▸ Aim of the exercise:
Wherever a picture sits, omit it. Output the rest of the listing exactly.

┌──

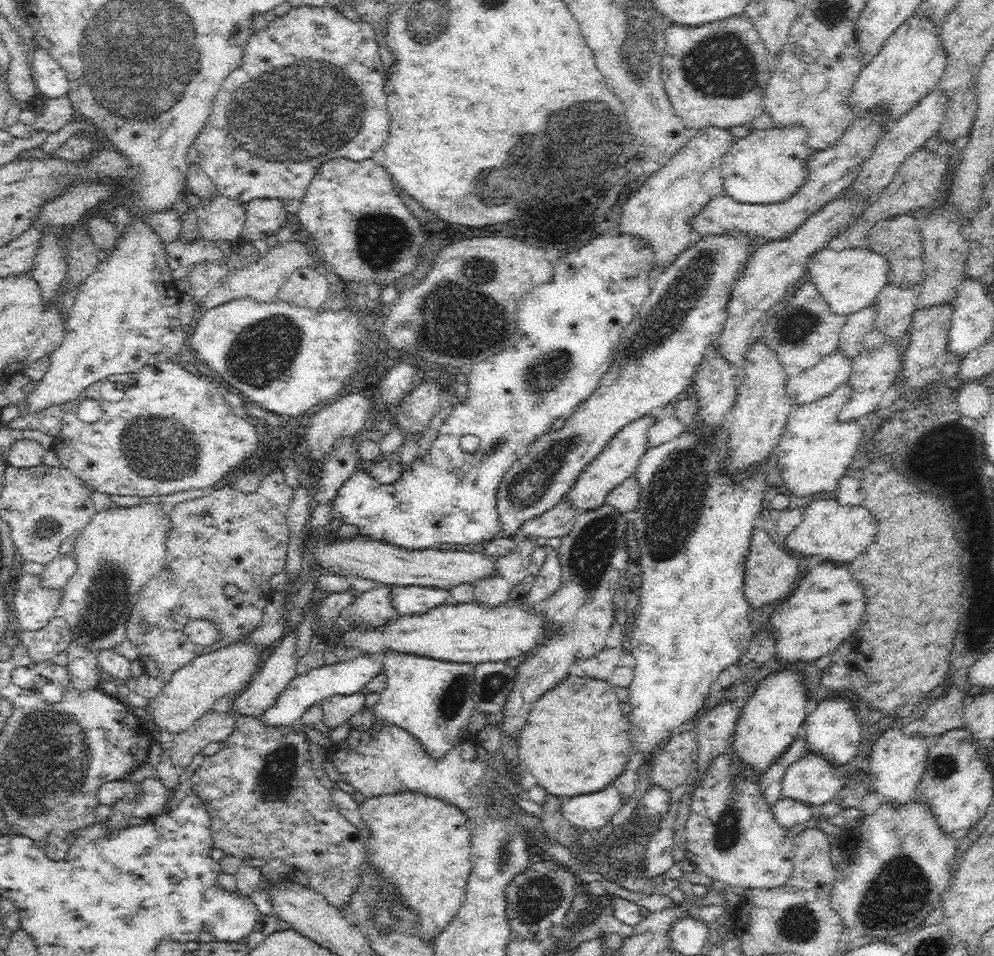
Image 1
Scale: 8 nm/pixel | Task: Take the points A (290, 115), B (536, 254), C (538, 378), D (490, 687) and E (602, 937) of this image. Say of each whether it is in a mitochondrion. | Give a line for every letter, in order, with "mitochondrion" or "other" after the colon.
A: mitochondrion
B: other
C: mitochondrion
D: mitochondrion
E: other

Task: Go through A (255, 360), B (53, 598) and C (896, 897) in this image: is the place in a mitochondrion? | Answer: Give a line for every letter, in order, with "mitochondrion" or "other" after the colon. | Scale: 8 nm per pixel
A: mitochondrion
B: other
C: mitochondrion

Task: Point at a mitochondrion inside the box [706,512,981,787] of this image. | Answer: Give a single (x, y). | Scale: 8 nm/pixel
(944, 765)

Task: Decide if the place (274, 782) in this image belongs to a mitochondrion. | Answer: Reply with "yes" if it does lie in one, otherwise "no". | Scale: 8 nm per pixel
yes

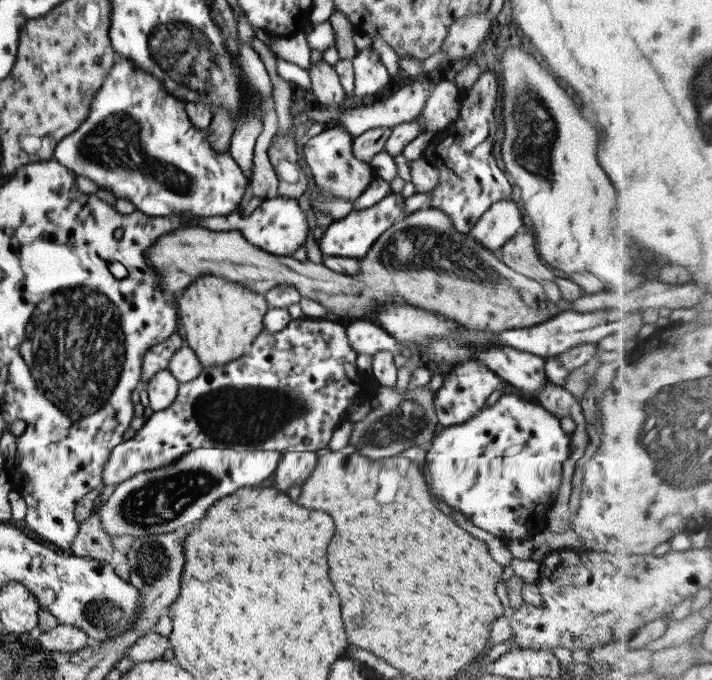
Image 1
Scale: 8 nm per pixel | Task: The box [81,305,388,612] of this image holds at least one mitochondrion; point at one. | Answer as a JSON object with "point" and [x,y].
{"point":[226,415]}

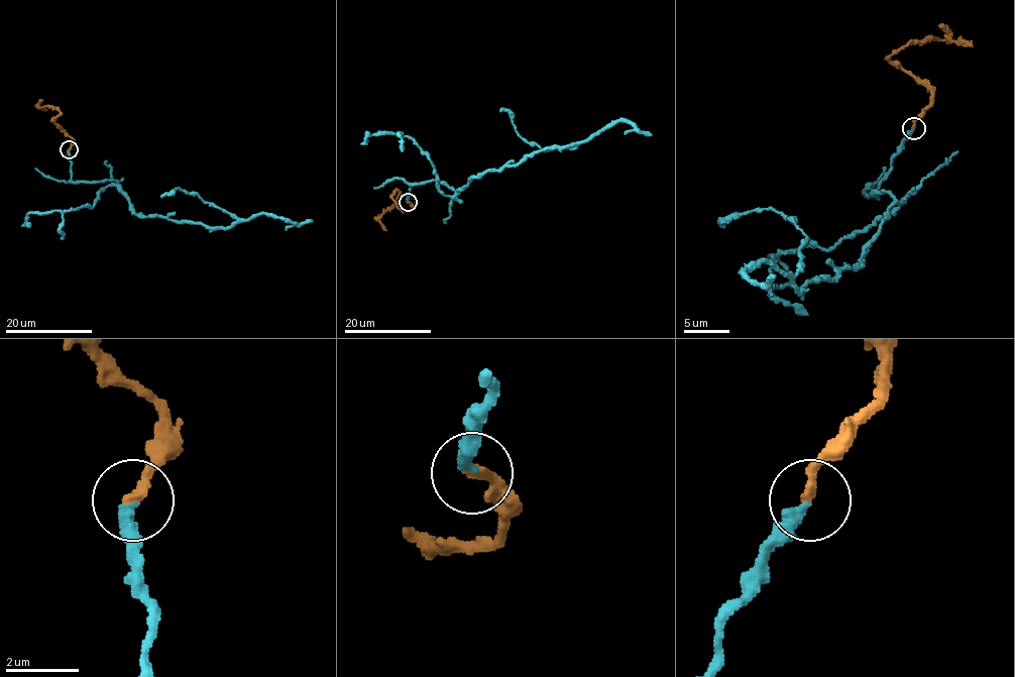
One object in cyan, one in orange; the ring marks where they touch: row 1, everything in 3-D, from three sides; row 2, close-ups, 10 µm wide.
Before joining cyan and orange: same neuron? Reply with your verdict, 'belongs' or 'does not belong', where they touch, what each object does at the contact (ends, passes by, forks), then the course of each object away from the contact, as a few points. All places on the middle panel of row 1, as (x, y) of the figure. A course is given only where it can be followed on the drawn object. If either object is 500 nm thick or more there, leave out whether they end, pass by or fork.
belongs; place (408, 202); cyan ends; orange ends; course cyan (408, 201), (412, 184), (444, 182), (456, 193), (486, 171), (576, 145), (542, 150), (499, 109); course orange (408, 202), (411, 209), (403, 210), (392, 195), (398, 191), (395, 202), (379, 219), (385, 230)

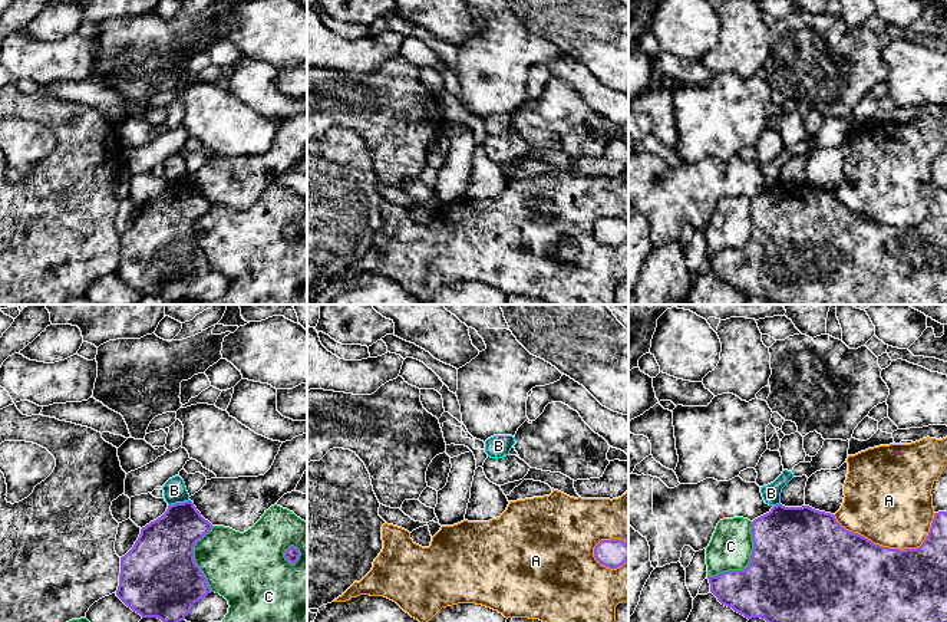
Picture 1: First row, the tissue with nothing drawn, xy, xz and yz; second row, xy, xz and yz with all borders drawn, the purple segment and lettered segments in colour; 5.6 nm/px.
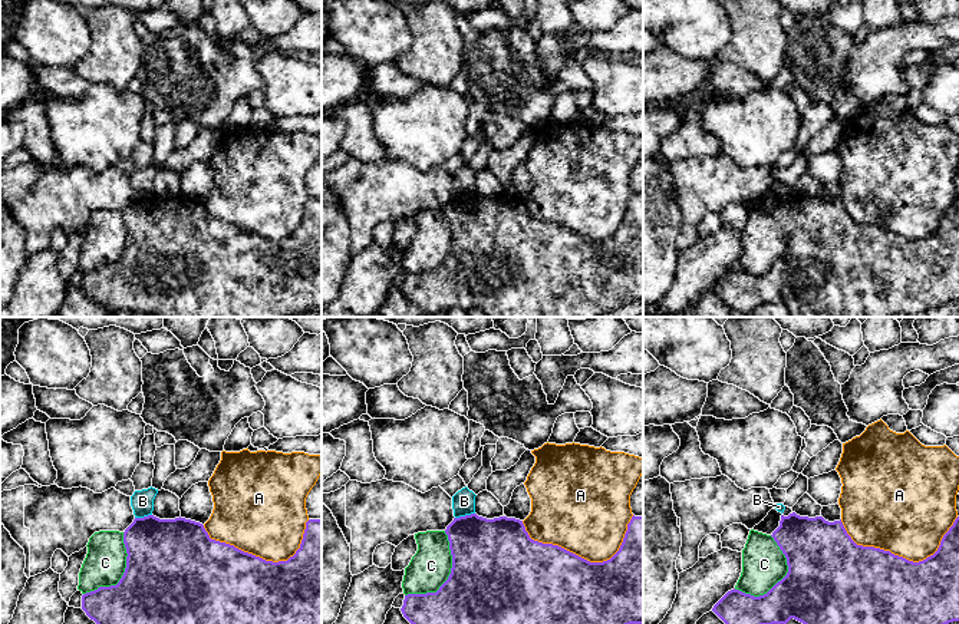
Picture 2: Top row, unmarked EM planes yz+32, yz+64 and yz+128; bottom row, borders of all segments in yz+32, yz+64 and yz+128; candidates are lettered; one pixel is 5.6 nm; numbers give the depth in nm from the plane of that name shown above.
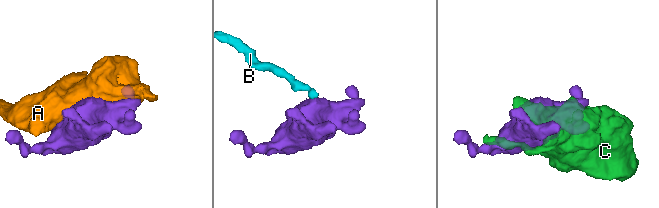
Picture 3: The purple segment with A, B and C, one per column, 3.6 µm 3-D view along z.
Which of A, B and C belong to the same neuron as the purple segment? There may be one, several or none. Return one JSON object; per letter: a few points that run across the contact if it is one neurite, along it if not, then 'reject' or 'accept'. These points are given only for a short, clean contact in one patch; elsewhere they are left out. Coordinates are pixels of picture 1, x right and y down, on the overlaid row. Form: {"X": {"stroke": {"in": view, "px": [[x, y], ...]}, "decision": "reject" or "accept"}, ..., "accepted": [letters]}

└──

▸ Exercise answer:
Image 1
Scale: 8 nm/pixel | Task: Take the points A (290, 115), B (536, 254), C (538, 378), D (490, 687) and E (602, 937) of this image. Say of each whether it is in a mitochondrion. | Give a line for every letter, in order, with "mitochondrion" or "other" after the colon.
A: mitochondrion
B: other
C: mitochondrion
D: mitochondrion
E: other

Task: Go through A (255, 360), B (53, 598) and C (896, 897) in this image: is the place in a mitochondrion? | Answer: Give a line for every letter, in order, with "mitochondrion" or "other" after the colon. | Scale: 8 nm per pixel
A: mitochondrion
B: other
C: mitochondrion

Task: Point at a mitochondrion inside the box [706,512,981,787] of this image. | Answer: Give a single (x, y). | Scale: 8 nm/pixel
(944, 765)

Task: Decide if the place (274, 782) in this image belongs to a mitochondrion. | Answer: Reply with "yes" if it does lie in one, otherwise "no". | Scale: 8 nm per pixel
yes

Image 1
Scale: 8 nm per pixel | Task: The box [81,305,388,612] of this image holds at least one mitochondrion; point at one. | Answer as a JSON object with "point" and [x,y].
{"point":[226,415]}

One object in cyan, one in orange; the ring marks where they touch: row 1, everything in 3-D, from three sides; row 2, close-ups, 10 µm wide.
Before joining cyan and orange: same neuron? Reply with your verdict, 'belongs' or 'does not belong', where they touch, what each object does at the contact (ends, passes by, forks), then the course of each object away from the contact, as a few points. All places on the middle panel of row 1, as (x, y) of the figure. A course is given only where it can be followed on the drawn object. If either object is 500 nm thick or more there, leave out whether they end, pass by or fork.
belongs; place (408, 202); cyan ends; orange ends; course cyan (408, 201), (412, 184), (444, 182), (456, 193), (486, 171), (576, 145), (542, 150), (499, 109); course orange (408, 202), (411, 209), (403, 210), (392, 195), (398, 191), (395, 202), (379, 219), (385, 230)

Picture 1: First row, the tissue with nothing drawn, xy, xz and yz; second row, xy, xz and yz with all borders drawn, the purple segment and lettered segments in colour; 5.6 nm/px.
Picture 2: Top row, unmarked EM planes yz+32, yz+64 and yz+128; bottom row, borders of all segments in yz+32, yz+64 and yz+128; candidates are lettered; one pixel is 5.6 nm; numbers give the depth in nm from the plane of that name shown above.
Picture 3: The purple segment with A, B and C, one per column, 3.6 µm 3-D view along z.
Which of A, B and C belong to the same neuron as the purple segment? There may be one, several or none. Return one JSON object; per letter: a few points that run across the contact if it is one neurite, along it if not, then 'reject' or 'accept'. These points are given only for a short, clean contact in one patch; elsewhere they are left out. Coordinates are pixels of picture 1, x right and y down, on the overlaid row. Form: {"X": {"stroke": {"in": view, "px": [[x, y], ...]}, "decision": "reject" or "accept"}, ..., "accepted": [letters]}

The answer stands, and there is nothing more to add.